Although, as was said earlier, quantitative sociological theory is still more of a hope than a realization, there already exists, mostly on the periphery of sociology, quite a respectable and interesting body of examples. The work in mathematical economics has a close relationship to sociology--particularly, in its contribution to the study of standards of living. In demography, there has been a good deal of sophisticated mathematical reasoning, especially by actuaries, which is important to sociology. The mathematical studies of men like Lotka and Reed have made direct and significant contributions to sociology. Attempts have been made by Pearson, Hotelling, and others to introduce quantitative rational theory into the study of migration. In the field of psychology, the rational theory of learning developed by Thurstone, Gullicksen, Wolfle, and others has direct implications for social psychology and perhaps also for analyses of social groups and social movements. Rashevsky recently has published three brilliant and suggestive papers outlining a mathematical theory for the formation of social classes and for an explanation of rural-urban migration. (Characteristically, none of these papers appeared in sociological journals, for very few sociologists could read them.) The forthcoming volume by Stuart Dodd seeks to substitute a mathematical frame of reference for conventional frames of reference, encompassing the whole field of sociology.
These tendencies are very exciting to some of us in sociology. If we keep our feet on the ground and put in the countless man-hours of work to develop measurements of some of
(63) the parameters postulated in such equations, we may be able to hand on to our grandchildren a legacy of great riches. But caution is needed lest we become too enthusiastic. Grandiose theories of disease through the centuries have fallen by the wayside and among the casualties have been efforts to approach problems of medicine too easily by drawing crude analogies, sometimes mathematical, from mechanics. A vast amount of non-quantitative, classificatory, and descriptive work is necessary--in sociology, as in pathology--and when we get an intriguing idea which can be best phrased mathematically we may have to spend years in designing experiments, perfecting instruments of measurement, and checking and re-checking data. Remember, there are thousands of published researches on the pituitary gland every year. If a mathematician thinks he can sit in his study and write out a sociological theory while he watches the blue smoke from his pipe curl heavenward, he should have all encouragement. I frankly doubt whether the mathematician, by himself, will contribute very much. The contribution will come via sociologists, who, like the agricultural experimenter when the rabbits came in and ate up nine degrees of freedom, had to do something about it. But the sociologists, if trained to ask intelligent questions, can go to the mathematician for indispensable help--and get it.

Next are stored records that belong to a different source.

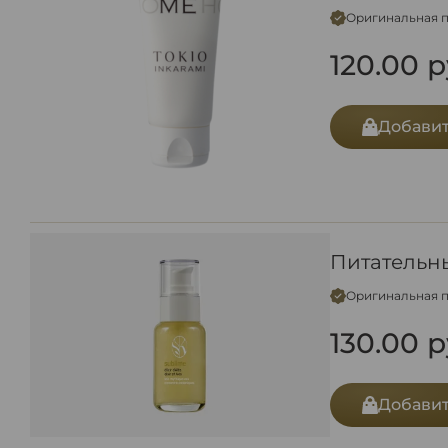
Оригинальная 
120.00
р
Добавит
Питательны
Оригинальная 
130.00
р
Добавит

Safely, I think we can forecast that many a sociologist of the future will relive in his own experience something of the homage and joy felt by Sir Francis Galton when for him a mathematician worked out the equation of the normal correlation surface.

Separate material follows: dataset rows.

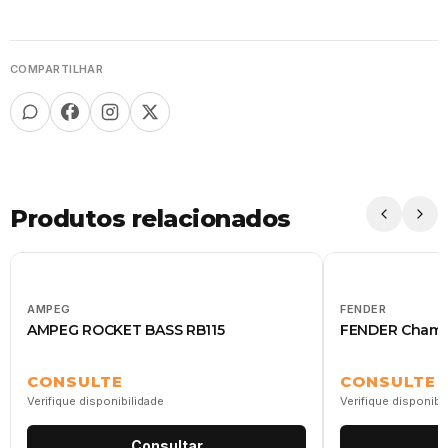
COMPARTILHAR
Produtos relacionados
AMPEG
FENDER
AMPEG ROCKET BASS RB115
FENDER Champ
CONSULTE
CONSULTE
Verifique disponibilidade
Verifique disponibi
Consultar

"The problem," said Galton, "may not be difficult to an accomplished mathematician, but I certainly never felt such a glow of loyalty and respect towards the sovereignty and wide sway of mathematical analysis as when his answer arrived, confirming by purely mathematical reasoning my various and laborious statistical conclusions better than I had dared to hope, because the data ran somewhat roughly and I had to smooth them with tender caution."